§ Work to be completed: Lay out the material from its first line through the line containing "salmon bagel, this wrap has classic" as a JSON list of strings, one string per line, leaving out blank lines.

━━━━━━

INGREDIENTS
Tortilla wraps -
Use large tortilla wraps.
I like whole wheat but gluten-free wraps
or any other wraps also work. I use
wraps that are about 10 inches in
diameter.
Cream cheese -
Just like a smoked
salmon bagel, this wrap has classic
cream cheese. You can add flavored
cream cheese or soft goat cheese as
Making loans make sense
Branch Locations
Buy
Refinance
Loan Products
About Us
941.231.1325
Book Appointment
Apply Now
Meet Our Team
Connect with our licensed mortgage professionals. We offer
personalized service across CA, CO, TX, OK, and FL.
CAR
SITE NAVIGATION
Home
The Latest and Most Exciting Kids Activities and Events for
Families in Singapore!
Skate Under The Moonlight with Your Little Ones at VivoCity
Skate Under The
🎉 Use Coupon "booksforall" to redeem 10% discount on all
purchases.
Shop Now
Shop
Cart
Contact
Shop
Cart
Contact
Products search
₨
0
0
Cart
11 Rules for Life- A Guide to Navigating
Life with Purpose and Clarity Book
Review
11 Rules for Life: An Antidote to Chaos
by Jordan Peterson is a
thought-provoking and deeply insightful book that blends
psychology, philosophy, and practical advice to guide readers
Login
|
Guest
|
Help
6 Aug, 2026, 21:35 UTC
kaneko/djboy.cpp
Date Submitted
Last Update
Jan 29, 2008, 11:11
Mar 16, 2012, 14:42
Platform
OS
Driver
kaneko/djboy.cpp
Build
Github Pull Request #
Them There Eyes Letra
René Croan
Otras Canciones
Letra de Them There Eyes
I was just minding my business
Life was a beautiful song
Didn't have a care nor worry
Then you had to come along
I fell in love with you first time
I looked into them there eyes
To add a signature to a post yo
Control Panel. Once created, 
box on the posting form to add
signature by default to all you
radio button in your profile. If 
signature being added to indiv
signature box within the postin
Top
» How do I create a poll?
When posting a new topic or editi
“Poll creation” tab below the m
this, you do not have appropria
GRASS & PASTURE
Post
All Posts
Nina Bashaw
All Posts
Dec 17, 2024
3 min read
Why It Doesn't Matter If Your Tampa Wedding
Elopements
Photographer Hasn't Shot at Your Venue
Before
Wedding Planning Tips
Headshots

━━━━━━

§ Solution to this task:
[
  "INGREDIENTS",
  "Tortilla wraps -",
  "Use large tortilla wraps.",
  "I like whole wheat but gluten-free wraps",
  "or any other wraps also work. I use",
  "wraps that are about 10 inches in",
  "diameter.",
  "Cream cheese -",
  "Just like a smoked",
  "salmon bagel, this wrap has classic"
]